Czinger should have shown the 21C in motion for the first time at the 2020 edition of the Goodwood Festival of Speed, and it had invited a handful of journalists to take it for a spin, but the event was canceled. What's next depends largely on the pandemic's evolution, and whether lock-downs are once again enforced around the world. Production likely won't start in 2021 as planned, Sverdrup told Autoblog 2022 is more likely, and the delay was inevitable considering the circumstances. Rivian -- which has the keys to Amazon's bottomless purse -- had to push back R1T and R1S production until 2021 for the same reason, and even established companies like Chevrolet are struggling to deliver products on time. It won't have time to build every 2020 Corvette ordered.

2020 is the wrong year to launch a car, or really anything that's not a vaccine or a mask. Czinger takes comfort in the fact that most of the enthusiasts and potential customers who have seen the 21C so far have liked it.

"Response to the 21C has been overwhelmingly positive. We've seen some skepticism, of course. We're a new brand. It's up to us to be consistent, prove ourselves, and keep pushing to deliver good cars," Sverdrup stated with a dose of realism we've rarely heard echoing through the automotive industry's start-up corner.

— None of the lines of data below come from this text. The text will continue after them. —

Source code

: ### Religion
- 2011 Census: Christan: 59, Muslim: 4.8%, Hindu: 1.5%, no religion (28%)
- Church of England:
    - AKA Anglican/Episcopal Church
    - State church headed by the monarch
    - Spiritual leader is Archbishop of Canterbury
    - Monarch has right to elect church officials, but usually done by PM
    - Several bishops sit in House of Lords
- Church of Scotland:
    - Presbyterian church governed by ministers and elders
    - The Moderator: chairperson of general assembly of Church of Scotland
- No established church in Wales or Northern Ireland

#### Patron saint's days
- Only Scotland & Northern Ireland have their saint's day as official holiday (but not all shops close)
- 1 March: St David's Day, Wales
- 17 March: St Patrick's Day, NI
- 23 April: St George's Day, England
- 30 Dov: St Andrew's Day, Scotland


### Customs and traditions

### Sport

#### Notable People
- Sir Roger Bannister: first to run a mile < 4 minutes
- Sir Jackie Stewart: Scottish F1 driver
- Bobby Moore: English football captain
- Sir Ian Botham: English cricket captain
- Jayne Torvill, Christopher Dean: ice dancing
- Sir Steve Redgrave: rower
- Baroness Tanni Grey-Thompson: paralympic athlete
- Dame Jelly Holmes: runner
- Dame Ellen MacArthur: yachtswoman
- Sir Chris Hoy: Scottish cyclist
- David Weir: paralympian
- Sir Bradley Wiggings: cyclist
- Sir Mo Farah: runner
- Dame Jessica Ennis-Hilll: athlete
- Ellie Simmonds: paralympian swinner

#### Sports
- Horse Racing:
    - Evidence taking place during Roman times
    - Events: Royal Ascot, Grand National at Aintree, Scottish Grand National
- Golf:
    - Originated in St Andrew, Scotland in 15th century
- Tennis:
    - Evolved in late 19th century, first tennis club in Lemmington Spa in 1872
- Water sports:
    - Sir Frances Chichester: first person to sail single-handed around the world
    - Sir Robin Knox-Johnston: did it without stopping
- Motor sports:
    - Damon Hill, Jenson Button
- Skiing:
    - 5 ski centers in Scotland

Czinger will cap 21C production at 80 examples, but it doesn't plan to stop there. It's in the process of recruiting dealers, and they wouldn't be doing that simply to sell 80 cars. While Sverdrup stopped short of telling us what's next, he confirmed there are follow-up models in the pipeline. All will be quick, light, and exclusive, though some will be positioned below the 21C, which carries a base price of $1.7 million. "It's not hypercar pricing, but it's also not the Ford Mustang," Sverdrup said.

And, regardless of what the company builds next, it will be manufactured using a 3D-printing technique developed in-house. It saves a tremendous amount of time and money by eliminating the need to design and manufacture tooling before launching production of, say, a suspension arm.

"It's the future," Sverdrup said. "I would be very surprised if, in 20 years, this is not the way cars are built."